Document Type

Book Chapter

Book Authors/Editors

Arthur D. Hellman, ed.

Publisher

Cornell University Press

Publication Date

1990

Abstract

Once again, Congress is considering legislation to divide the largest of the federal judicial circuits, the Ninth Circuit Court of Appeals. The Ninth Circuit extends over nine western states, including California, and it has 29 active judges, almost twice the number of the next-largest circuit. Much of the debate over proposals for restructuring focuses on a feature unique to the Ninth Circuit, the limited en banc court (LEBC). In all of the other circuits, when the court of appeals grants rehearing en banc, the case is heard by all active judges. In the Ninth Circuit, the en banc court is composed of 11 judges – the chief judge and 10 other judges selected at random for each case from among the active judges. Eleven judges constitute little more than one-third of the full court. Proponents of restructuring argue that the LEBC cannot satisfactorily perform the functions of en banc rehearing – in particular, maintaining consistency in the law of the circuit.

This book chapter examines the origins and operation of the Ninth Circuit’s limited en banc court. It draws on internal court memoranda and interviews with the judges; it also includes an empirical study of en banc balloting during the first six years under the LEBC rule.

The LEBC was authorized by legislation enacted by Congress in 1978. Even before the bill was passed, the Ninth Circuit’s judges began discussing how the en banc function might be performed by a body composed of fewer than all active judges. The discussions continued over a period of two years before the en banc rule – still in force today, with minor changes – was adopted.

This book chapter traces in detail the evolution of the rule. It shows that the judges initially favored a nine-judge LEBC and a “permanent rotation” system, under which judges would serve for a designated period of time, with new judges rotating on at staggered intervals. Examining the process by which the judges shifted to the random selection approach provides a fascinating picture of judges working together to reshape an institution within the court. It also sheds light on the judges’ view of how an intermediate appellate court should function.

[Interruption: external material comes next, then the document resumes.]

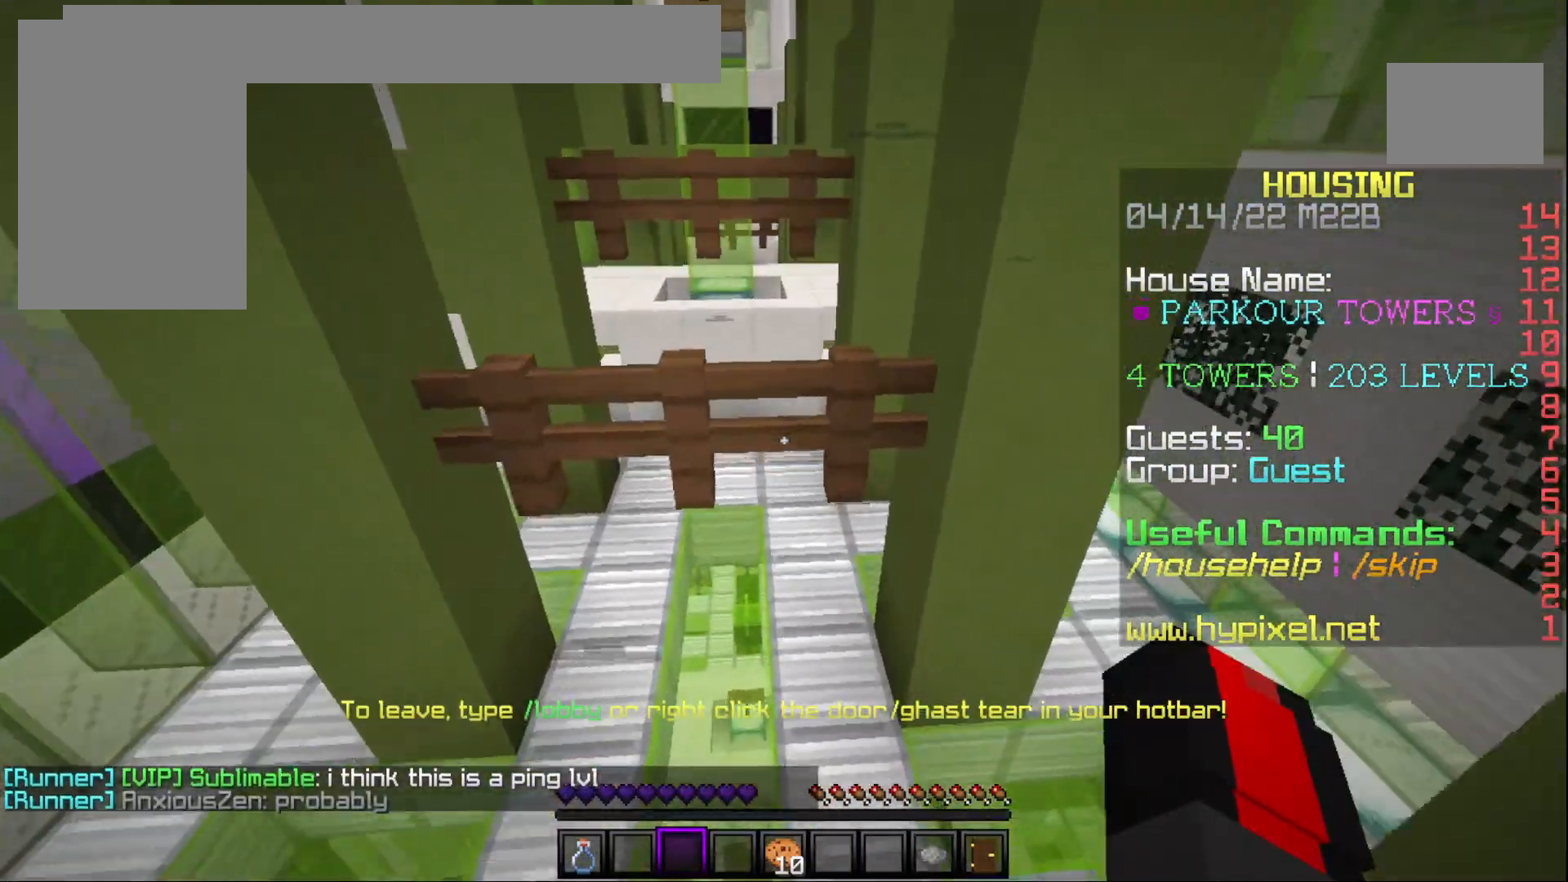
{"keys": ["s"], "mouse": [], "events": []}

The chapter also examines the Ninth Circuit’s efforts, during the first six years under the LEBC rule, to maintain consistency and coherence in the law of the circuit. The research shows that the formal en banc process is only one way in which the judges take steps to avoid conflicts between panel decisions. At the same time, en banc rehearing has not been not treated primarily as a device for maintaining consistency within the circuit. For example, review of the memoranda exchanged by the judges reveals that assertions of intracircuit conflict were made in fewer than half of the cases in which a judge called for a vote on rehearing a case en banc.